Définir précisément l’esprit d'une culture européenne reste une gageure. Regardant vers le passé, chaque nation évoque les références qui lui plaisent, le plus souvent par ethnocentrisme. Ouvrant sur l’avenir, nul ne peut préciser ce qui adviendra en dehors de quelques souhaits. Bref, tant qu’on confond « culture » et « identité », on ne peut tomber que dans des impasses. Car, l’Europe culturelle est d’abord multiple et ouverte. Certes, si l’Europe intellectuelle s’est, il est vrai, longtemps baignée dans le monolinguisme (le latin du Moyen Âge), mais aussi dans l’ignorance d’être soi-même une culture parmi d’autres (préjugé eurocentrique), elle a aussi participé à la promotion d'échanges intellectuels par traduction et de valeurs universelles (les Droits de l’humain). Le travail de générations d’anthropologues et le décentrement historique qui a infligé une blessure narcissique majeure à l’Occident, ont, de surcroît, ouvert, de nos jours, l’esprit européen à sa propre diversité.

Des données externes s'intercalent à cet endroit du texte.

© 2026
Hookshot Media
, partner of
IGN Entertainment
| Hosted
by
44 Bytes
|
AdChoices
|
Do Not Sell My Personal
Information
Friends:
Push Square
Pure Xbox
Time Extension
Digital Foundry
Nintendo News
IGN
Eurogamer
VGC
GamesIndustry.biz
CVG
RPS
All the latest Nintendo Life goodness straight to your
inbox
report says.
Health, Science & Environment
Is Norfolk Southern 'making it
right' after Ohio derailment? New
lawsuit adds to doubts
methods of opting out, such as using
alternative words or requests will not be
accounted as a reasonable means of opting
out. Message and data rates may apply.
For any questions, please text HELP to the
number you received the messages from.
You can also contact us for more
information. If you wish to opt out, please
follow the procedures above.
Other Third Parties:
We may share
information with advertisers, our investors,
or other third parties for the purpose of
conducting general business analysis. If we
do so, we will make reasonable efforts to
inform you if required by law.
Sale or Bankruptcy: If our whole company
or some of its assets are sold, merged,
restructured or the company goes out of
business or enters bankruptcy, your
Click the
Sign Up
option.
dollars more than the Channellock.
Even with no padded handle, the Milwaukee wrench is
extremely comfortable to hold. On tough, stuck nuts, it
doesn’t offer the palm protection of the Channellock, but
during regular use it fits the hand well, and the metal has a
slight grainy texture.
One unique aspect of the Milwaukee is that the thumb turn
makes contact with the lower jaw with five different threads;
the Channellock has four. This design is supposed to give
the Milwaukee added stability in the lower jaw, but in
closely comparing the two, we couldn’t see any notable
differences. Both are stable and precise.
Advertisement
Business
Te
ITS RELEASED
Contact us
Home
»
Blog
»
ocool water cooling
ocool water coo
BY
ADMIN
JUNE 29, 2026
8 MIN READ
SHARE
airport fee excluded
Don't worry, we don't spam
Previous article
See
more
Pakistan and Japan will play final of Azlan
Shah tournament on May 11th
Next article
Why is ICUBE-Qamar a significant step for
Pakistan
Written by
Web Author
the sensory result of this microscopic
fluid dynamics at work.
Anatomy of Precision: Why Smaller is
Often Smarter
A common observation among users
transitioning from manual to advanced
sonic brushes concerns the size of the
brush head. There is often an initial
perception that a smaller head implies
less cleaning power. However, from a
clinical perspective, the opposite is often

L’écrivain George Steiner (1929-2012), par exemple, parle de la culture européenne en termes de « double héritage d’Athènes et de Jérusalem », de l’entrelacement « des doctrines et de l’histoire du christianisme occidental ». Mais à y regarder de près, ce soi-disant héritage – la Grèce, berceau de notre civilisation, le monothéisme fondateur,… - est plus trouble qu’il ne le croit puisque, pour ce qui relève de l’esprit grec, sa transmission passe par le monde arabe et un monde musulman se réclamant aussi d’Abraham. Ce qui, à tout le moins, élargit déjà les références envisageables. Et, n’en déplaise à certains, les grandes références de la culture européenne puisent aussi aux sources des empires Ottoman et Byzantin, comme elles intègrent les athéismes, les philosophies des Lumières répandues en Europe au XVIIIe siècle, et les manières européennes de se rapporter aux autres cultures (exclusion, colonisation, muséification, rencontres,...).

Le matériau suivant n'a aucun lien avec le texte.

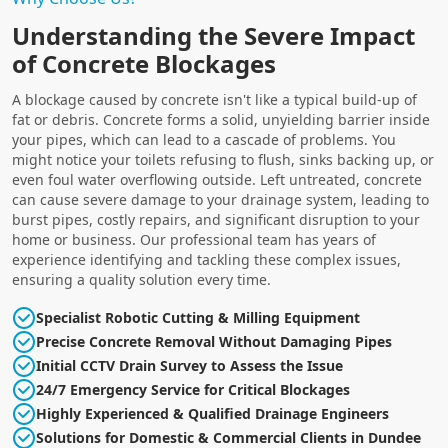
Understanding the Severe Impact
of Concrete Blockages
A blockage caused by concrete isn't like a typical build-up of
fat or debris. Concrete forms a solid, unyielding barrier inside
your pipes, which can lead to a cascade of problems. You
might notice your toilets refusing to flush, sinks backing up, or
even foul water overflowing outside. Left untreated, concrete
can cause severe damage to your drainage system, leading to
burst pipes, costly repairs, and significant disruption to your
home or business. Our professional team has years of
experience identifying and tackling these complex issues,
ensuring a quality solution every time.
Specialist Robotic Cutting & Milling Equipment
Precise Concrete Removal Without Damaging Pipes
Initial CCTV Drain Survey to Assess the Issue
24/7 Emergency Service for Critical Blockages
Highly Experienced & Qualified Drainage Engineers
Solutions for Domestic & Commercial Clients in Dundee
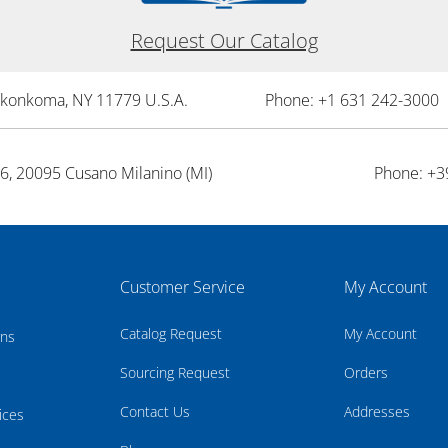
Request Our Catalog
onkonkoma, NY 11779 U.S.A.
Phone: +1 631 242-3000 
26, 20095 Cusano Milanino (MI)
Phone: +3
Customer Service
My Account
Catalog Request
My Account
rns
Sourcing Request
Orders
Contact Us
Addresses
ices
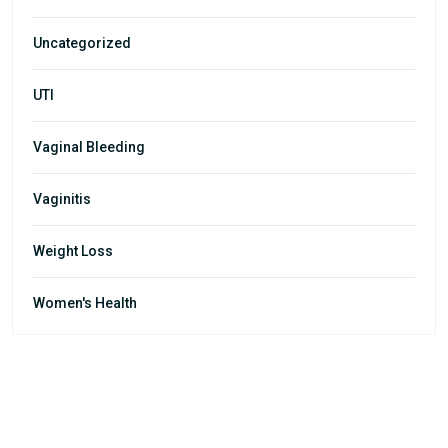
Uncategorized
UTI
Vaginal Bleeding
Vaginitis
Weight Loss
Women's Health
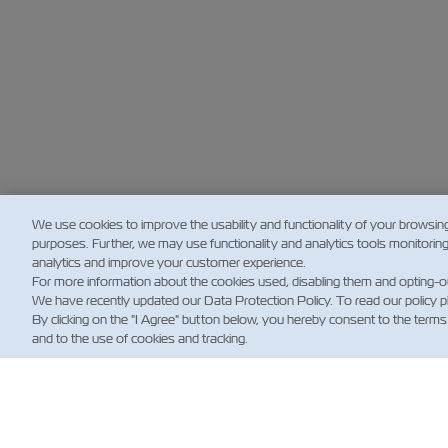
We use cookies to improve the usability and functionality of your browsin
purposes. Further, we may use functionality and analytics tools monitorin
analytics and improve your customer experience.
For more information about the cookies used, disabling them and opting-o
We have recently updated our Data Protection Policy. To read our policy 
By clicking on the "I Agree" button below, you hereby consent to the terms
and to the use of cookies and tracking.
新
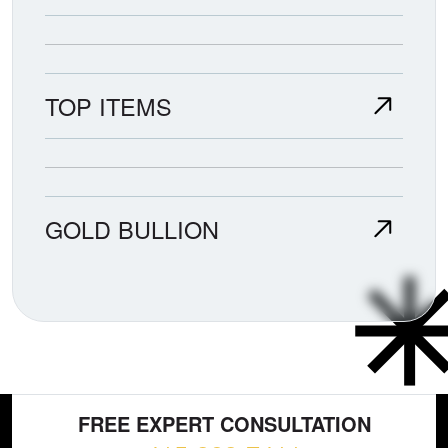
TOP ITEMS
GOLD BULLION
FREE EXPERT CONSULTATION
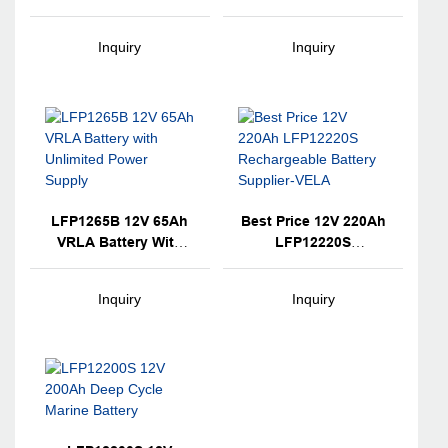
Lead Acid AGM
Lead Acid AGM
Technology VRLA
Technology VRLA
Inquiry
Inquiry
Battery Backup For
Battery For Electronic
Electronic
Instruments
Instruments
LFP1265B 12V 65Ah
Best Price 12V 220Ah
VRLA Battery With
LFP12220S
Unlimited Power
Rechargeable Battery
Supply
Supplier-VELA
Inquiry
Inquiry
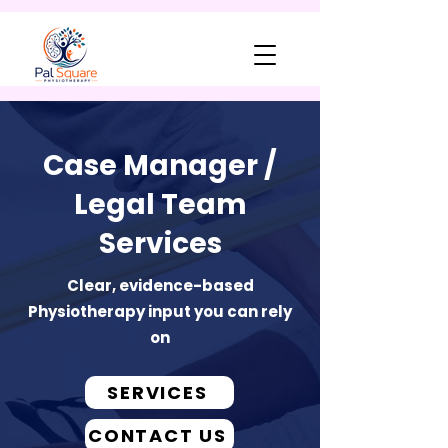
Case Manager /
Legal Team
Services
Clear, evidence-based
Physiotherapy input you can rely
on
SERVICES
CONTACT US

De toute manière, si la culture doit apparaître comme un ciment possible d’un projet civilisationnel ouvert et accueillant, alors elle doit moins être définie par un passé que chacun réclame identitaire et monolingue que par un futur à construire. Il n’est donc pas de modèle possible et déposé de « culture européenne ». Tout au plus un cheminement fragile et incertain, l’expression d’une critique constante de soi et de la recherche d’alternatives nombreuses, l’idéal d’une Europe plurielle et ouverte sur le monde au-delà de ses frontières.

En ce qui regarde le second sens - institutionnel - l’idée d’une « culture européenne » est encore jeune. Elle n’existe que depuis 1992 – le Traité de Maastricht – qui pose les bases légales de la mise en place de programmes culturels européens. Mais, d’une part, l’Union ne peut intervenir dans ce domaine que par défaut du principe de subsidiarité (réservant à chaque nation constituante le soin de légiférer sur ce point) ; ne peut être accompli à l’échelle de l’Europe que ce qui ne peut se réaliser à l’échelle nationale, l’Union dépensant seulement 34 millions d’euros (2013) par an pour son programme culturel, soit à peine 0,03 % de son budget total, ou sept centimes par citoyen ! D’autre part, il serait nécessaire de définir ce qu’on cherche par là : une seule culture homogène malgré les différences ? L’instauration (la facilitation) d’interactions préservant la diversité et l'échange ?

Cf. Jacques Derrida, L'autre cap, Paris, Minuit, 1991 ; Etienne Balibar, Europe, Constitution, Frontière, Paris, Éditions du Passant, 2013.